(DATA SUPPLIED Opens)

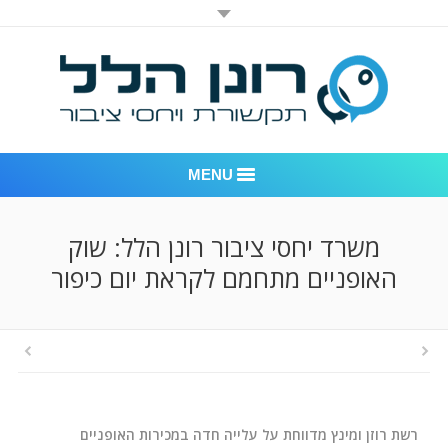
MENU
רונן הלל יחסי ציבור
משרד יחסי ציבור רונן הלל: שוק
האופניים מתחמם לקראת יום כיפור
אודות החברה
דוגמאות לעבודות שביצענו
לקוחות – משרד יחסי ציבור רונן הלל
חדר חדשות
רשת רוזן ומינץ מדווחת על עלייה חדה במכירות האופניים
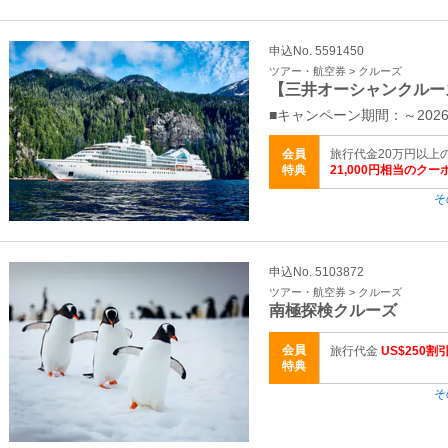
申込No. 5591450
ツアー・航空券 > クルーズ
【三井オーシャンクルー
■キャンペーン期間：～2026
会員
旅行代金20万円以上
特典
21,000円相当のク
そ
申込No. 5103872
ツアー・航空券 > クルーズ
南極探検クルーズ
会員
旅行代金
US$250
特典
そ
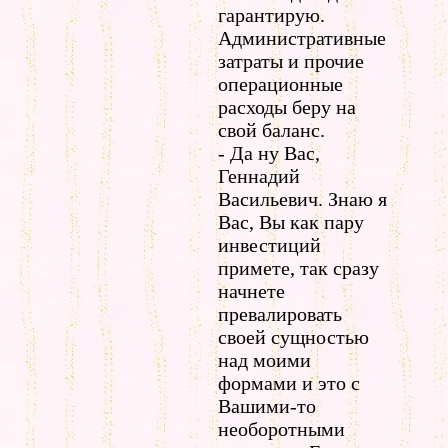
гарантирую.
Административные
затраты и прочие
операционные
расходы беру на
свой баланс.
- Да ну Вас,
Геннадий
Васильевич. Знаю я
Вас, Вы как пару
инвестиций
примете, так сразу
начнете
превалировать
своей сущностью
над моими
формами и это с
Вашими-то
необоротными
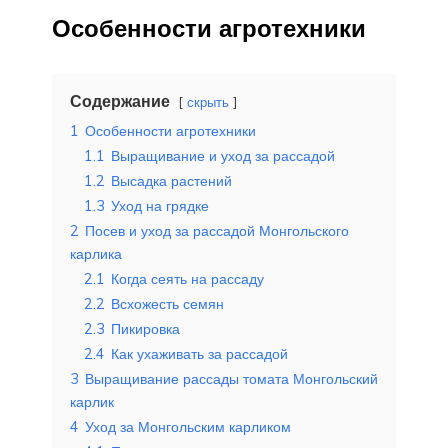
Особенности агротехники
Содержание
скрыть
1
Особенности агротехники
1.1
Выращивание и уход за рассадой
1.2
Высадка растений
1.3
Уход на грядке
2
Посев и уход за рассадой Монгольского
карлика
2.1
Когда сеять на рассаду
2.2
Всхожесть семян
2.3
Пикировка
2.4
Как ухаживать за рассадой
3
Выращивание рассады томата Монгольский
карлик
4
Уход за Монгольским карликом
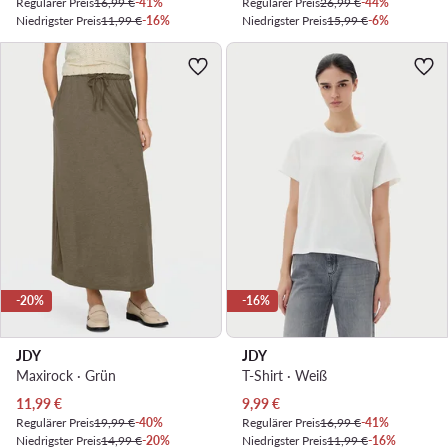
Regulärer Preis
16,99 €
-41%
Regulärer Preis
26,99 €
-44%
Niedrigster Preis
11,99 €
-16%
Niedrigster Preis
15,99 €
-6%
-20%
-16%
JDY
JDY
Maxirock · Grün
T-Shirt · Weiß
Aktueller Preis
Aktueller Preis
11,99
€
9,99
€
Regulärer Preis
19,99 €
-40%
Regulärer Preis
16,99 €
-41%
Niedrigster Preis
14,99 €
-20%
Niedrigster Preis
11,99 €
-16%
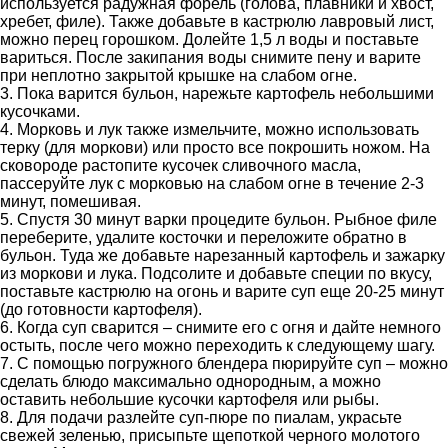
используется радужная форель (голова, плавники и хвост,
хребет, филе). Также добавьте в кастрюлю лавровый лист,
можно перец горошком. Долейте 1,5 л воды и поставьте
вариться. После закипания воды снимите пену и варите
при неплотно закрытой крышке на слабом огне.
3. Пока варится бульон, нарежьте картофель небольшими
кусочками.
4. Морковь и лук также измельчите, можно использовать
терку (для моркови) или просто все покрошить ножом. На
сковороде растопите кусочек сливочного масла,
пассеруйте лук с морковью на слабом огне в течение 2-3
минут, помешивая.
5. Спустя 30 минут варки процедите бульон. Рыбное филе
переберите, удалите косточки и переложите обратно в
бульон. Туда же добавьте нарезанный картофель и зажарку
из моркови и лука. Подсолите и добавьте специи по вкусу,
поставьте кастрюлю на огонь и варите суп еще 20-25 минут
(до готовности картофеля).
6. Когда суп сварится – снимите его с огня и дайте немного
остыть, после чего можно переходить к следующему шагу.
7. С помощью погружного блендера пюрируйте суп – можно
сделать блюдо максимально однородным, а можно
оставить небольшие кусочки картофеля или рыбы.
8. Для подачи разлейте суп-пюре по пиалам, украсьте
свежей зеленью, присыпьте щепоткой черного молотого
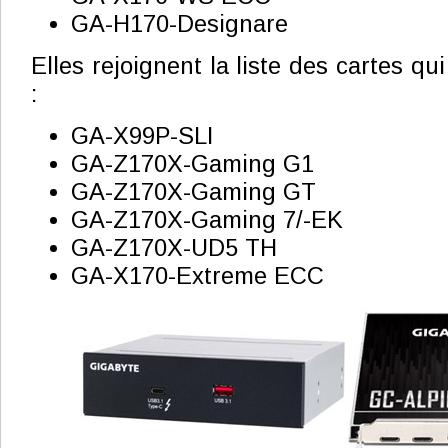
GA-H170-Designare
Elles rejoignent la liste des cartes qui 
:
GA-X99P-SLI
GA-Z170X-Gaming G1
GA-Z170X-Gaming GT
GA-Z170X-Gaming 7/-EK
GA-Z170X-UD5 TH
GA-X170-Extreme ECC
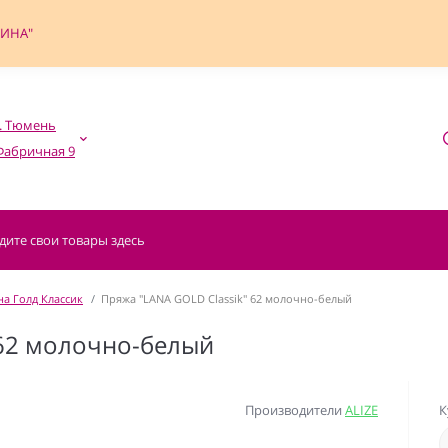
ФИНА"
. Тюмень

а Голд Классик
Пряжа "LANA GOLD Classik" 62 молочно-белый
 62 молочно-белый
Производители
ALIZE
К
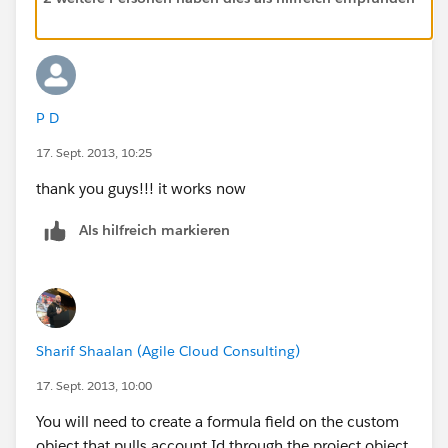
P D
17. Sept. 2013, 10:25
thank you guys!!! it works now
Als hilfreich markieren
Sharif Shaalan (Agile Cloud Consulting)
17. Sept. 2013, 10:00
You will need to create a formula field on the custom
object that pulls account Id through the project object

(DATA SUPPLIED Closes)

WHAT NEEDS TO BE DONE: In the answer, include exactly the lines from the line containing "Sharif Shaalan (Agile Cloud Consulting)" through the end of the data, and nothing else.

WRITTEN SOLUTION:
Sharif Shaalan (Agile Cloud Consulting)
17. Sept. 2013, 10:00
You will need to create a formula field on the custom
object that pulls account Id through the project object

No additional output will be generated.